Certes, ces deux tendances ont toujours trouvé à s'exprimer, mais je pense que c'est à chaque fois par manque de conscience de l'aspect profondément kinesthétique de l'enseignement bouddhique.
J'ai déjà fait observer qu'une exégèse quadripartite n'est en rien une rareté, et qu'on la retrouve autant au Moyen-Age européen que chez maître Dôgen et qu'elle est essentielle pour éviter de tomber dans le piège du dualisme qui, se contentant des deux parties intellectuelle et matérielle, en vient à oublier l'aspect kinesthétique de l'action et l'aspect poétique de la réalité ineffable.
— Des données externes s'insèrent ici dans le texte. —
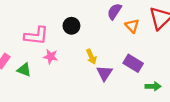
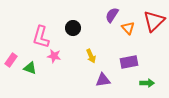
pink L-shape: (36, 36) -> (41, 37), turned 100
purple rectangle: (133, 63) -> (129, 62), turned -42
purple triangle: (105, 73) -> (103, 80), moved, turned 49

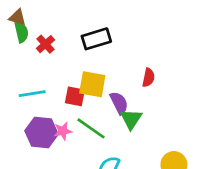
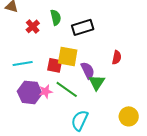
green semicircle: (21, 32) -> (56, 17), moved
black rectangle: (96, 39) -> (83, 27), moved
red semicircle: (148, 78) -> (117, 57), moved

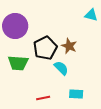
Mais il existe en France une tendance culturelle très (trop) forte qui consiste à toujours tout ramener à des considérations théoriques selon la formule élégante que j'ai vue l'autre jour à Berlin sur un T-shirt: "Ne me dérangez pas avec la réalité, je veux pouvoir continuer à fantasmer". C'est cette tendance qu'on voit à l'oeuvre dans le nombre invraisemblable d'excommunications qui jaillissent dès que quelqu'un propose quelque chose qui ne colle pas avec la doxa courante. L'exemple le plus courant ces temps-ci est le Front National: au lieu de tenter de voir ce qui pousse de plus en plus de gens vers ce parti (sur lequel je ne me fais aucune illusion) dont la chef est la seule (ou l'une des rares) dans le paysage politique à dire des choses qui touchent ces gens, (et cela même si je sais que c'est pure démagogie de sa part), tout ce que j'entends, c'est des excommunications, du genre "vous devriez avoir honte de voter pour ce parti". Evidemment, ce genre de discours ne peut pas prendre.
Mais il est selon moi caractéristique d'une attitude qui ne cherche pas à voir comment fonctionne la réalité, mais qui ne recourt qu'à l'émotif. Il en va de même lorsque la culture est menacée: les exclamations sont toutes du type "Nous devons protéger notre exception culturelle". Mais je n'entends personne se préoccuper de ce qui s'est pratiqué ailleurs, ni de chercher à démontrer de façon pragmatique la nécessité économique de la culture.
C'est pourquoi, parfois, je m'inquiète pour le Bouddhisme. Ne risquons-nous pas de suivre la même pente, ce que j'avais déjà observé au dojo de Montpellier avec des personnes qui me traitaient d'intellectuel à chaque fois que je leur signalais quelque chose qui n'allait pas, mais dont l'anti-intellectualisme était paradoxalement totalement déconnecté de la réalité tangible des choses.